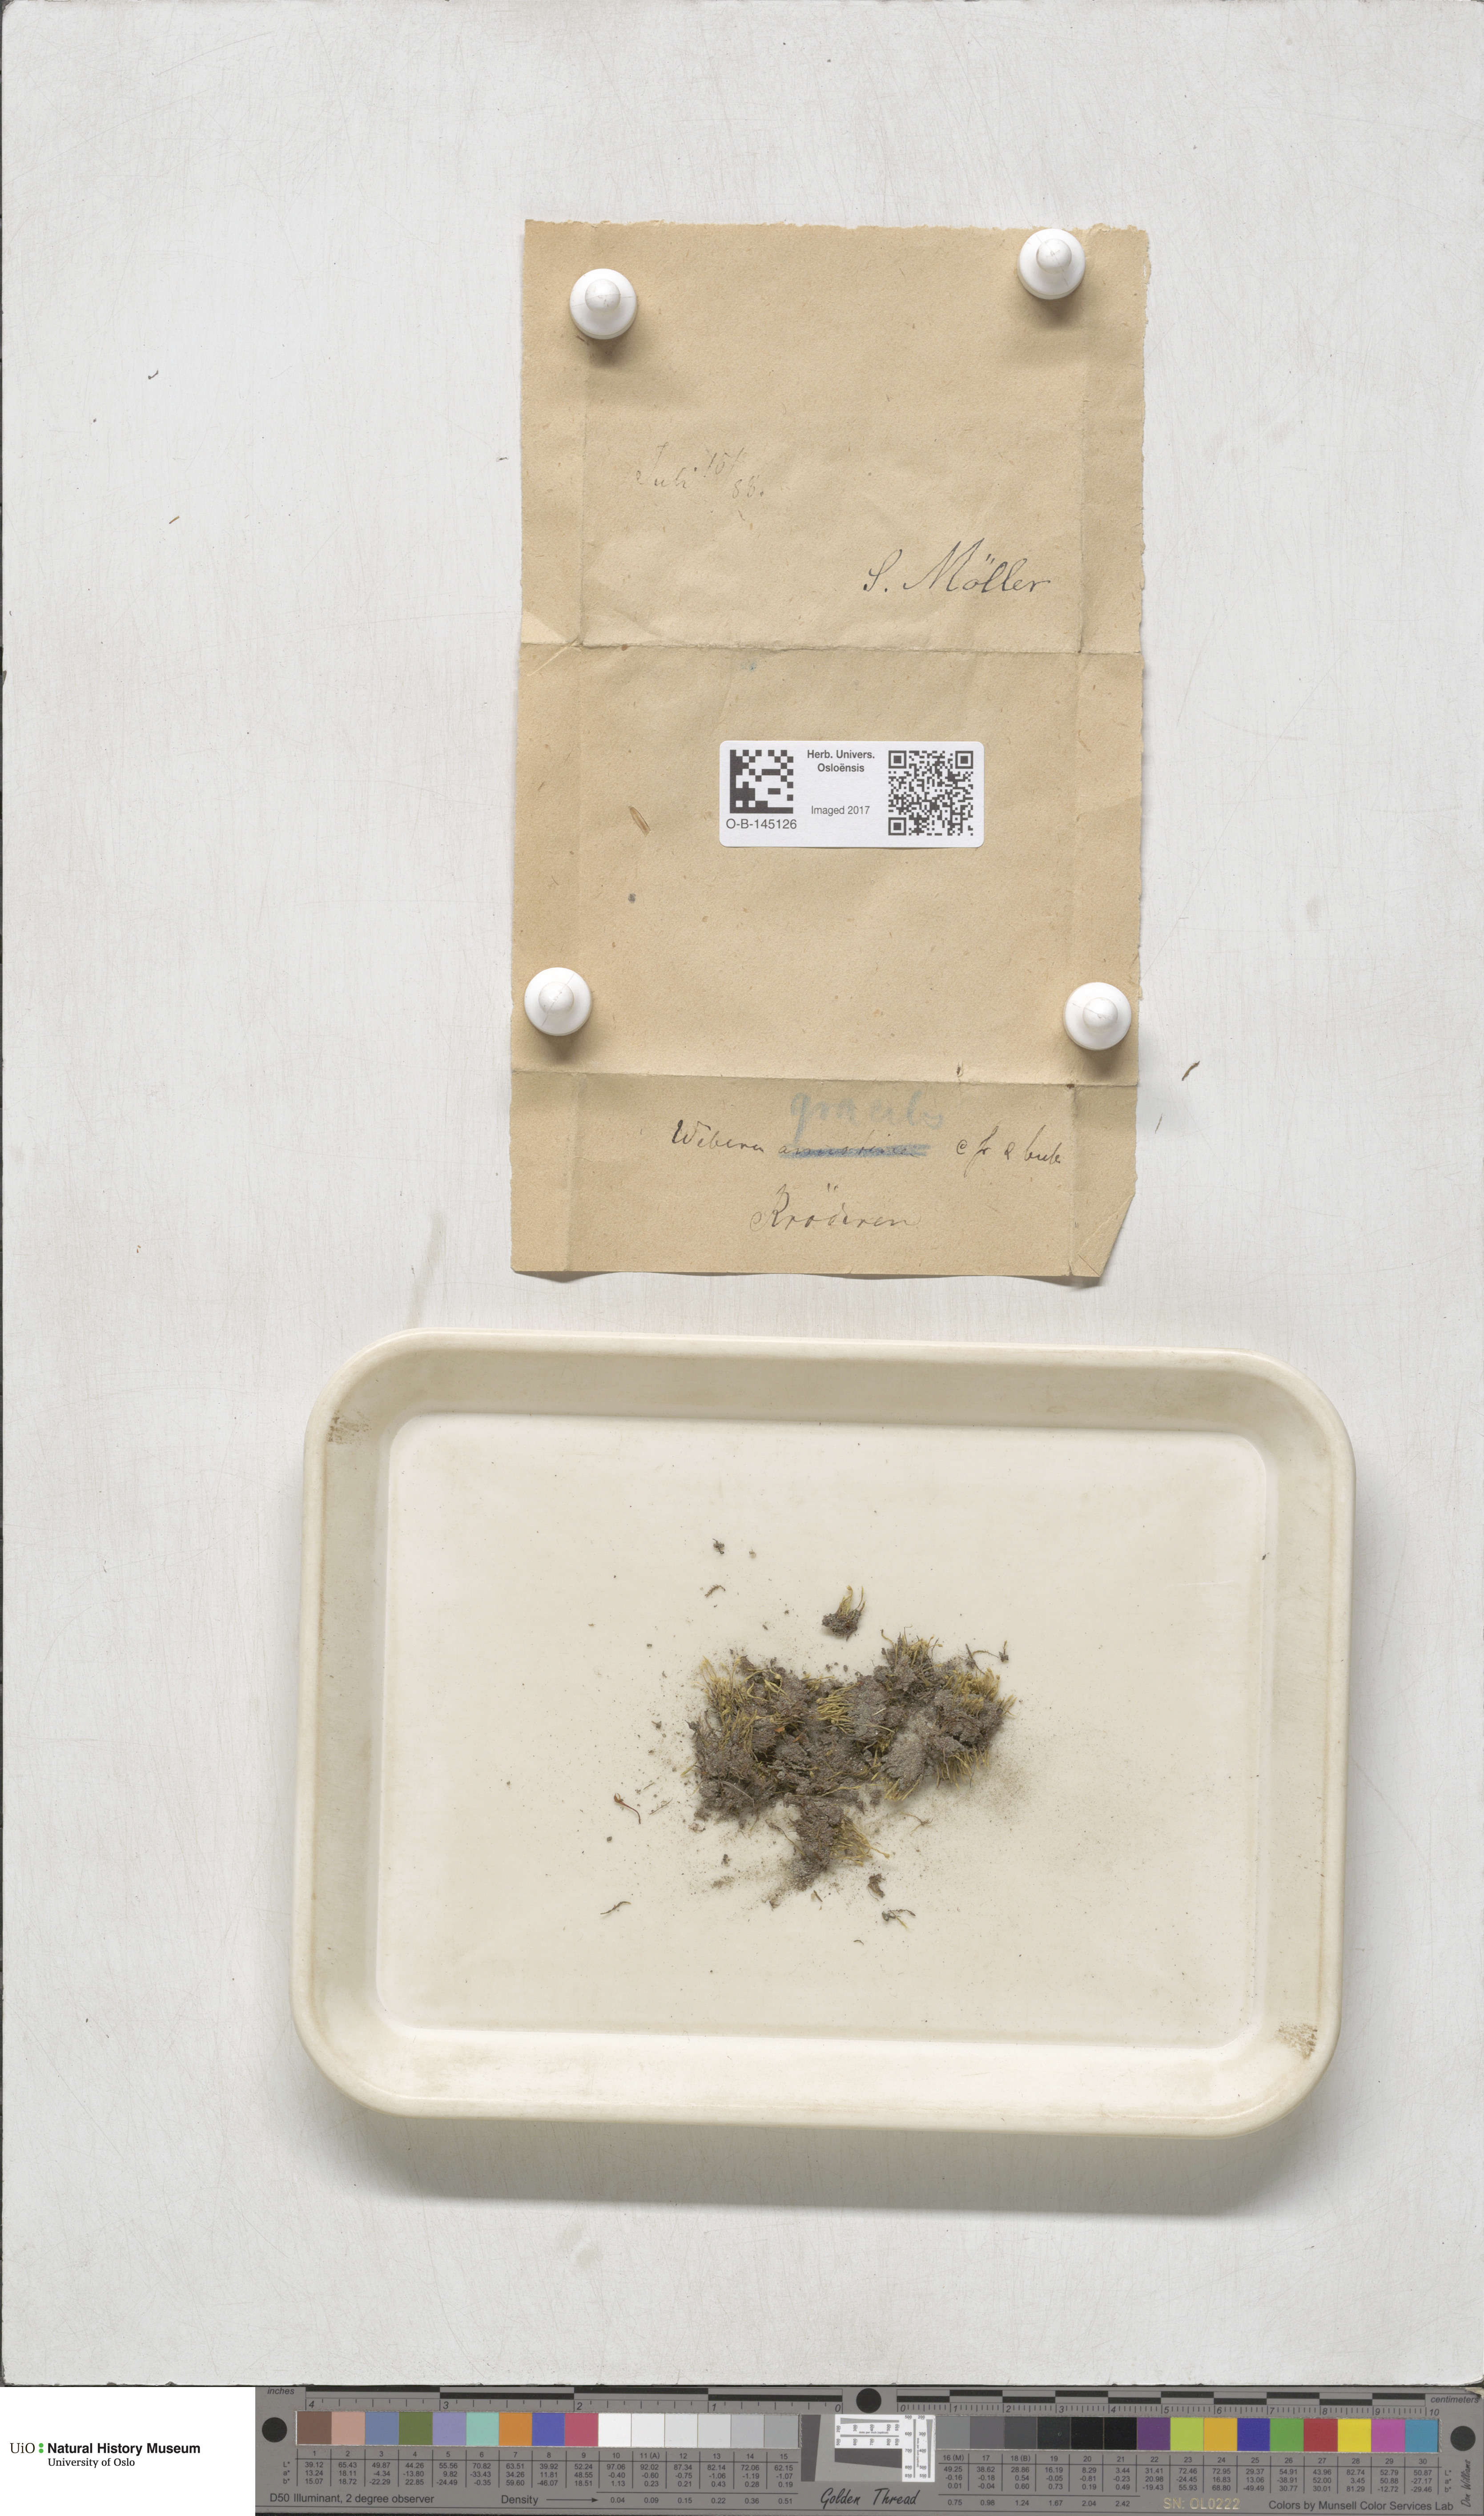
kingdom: Plantae
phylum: Bryophyta
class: Bryopsida
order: Bryales
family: Mniaceae
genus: Pohlia
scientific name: Pohlia filum
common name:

※

### Set exercise:
Write these lines out again with "common name" changed to "everyday name" and nothing else altered. Leave out the pictures.

### Written answer:
kingdom: Plantae
phylum: Bryophyta
class: Bryopsida
order: Bryales
family: Mniaceae
genus: Pohlia
scientific name: Pohlia filum
everyday name:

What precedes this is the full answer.